The ecosystem is analytically differentiated into two sets that interact:

* The biotic community, composed of all living beings
* Within the ecosystem, species have these dependencies, including food. They share with each other and the environment they affect, of the energy and matter. The dead organic matter is one element.

The ecosystem concept is theoretical: it is multiscalar (multi-scale), that is to say, it may apply to portions of varying sizes of the biosphere, a pond, a meadow, or a tree death. A smaller unit is called a microcosm. It may, for example, include species that have colonized a submerged rock. A mésoécosystème could be a forest, and a macro ecosystem a region and its watershed.

The main issues facing an ecologist at the study ecosystems are:

* how was able to achieve colonization of an arid land?
* how continued this trend?
* the current state is stable?
* What are the relationships between the various elements of the system?
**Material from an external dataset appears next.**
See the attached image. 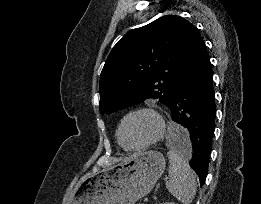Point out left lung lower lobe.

Ecosystems are often classified by reference to the biotopes concerned.
* continental ecosystems (or terrestrial), such as forest ecosystems (forests), grassland ecosystems (grasslands, steppes, savannas), agro-ecosystems (agricultural systems);
* inland water ecosystems, benthic ecosystems (lakes, ponds) or lotic ecosystems (rivers);
* oceanic ecosystems (seas, oceans).

Another classification can be done with reference to biological communities (eg, one speaks of forest ecosystem, ecosystem or human).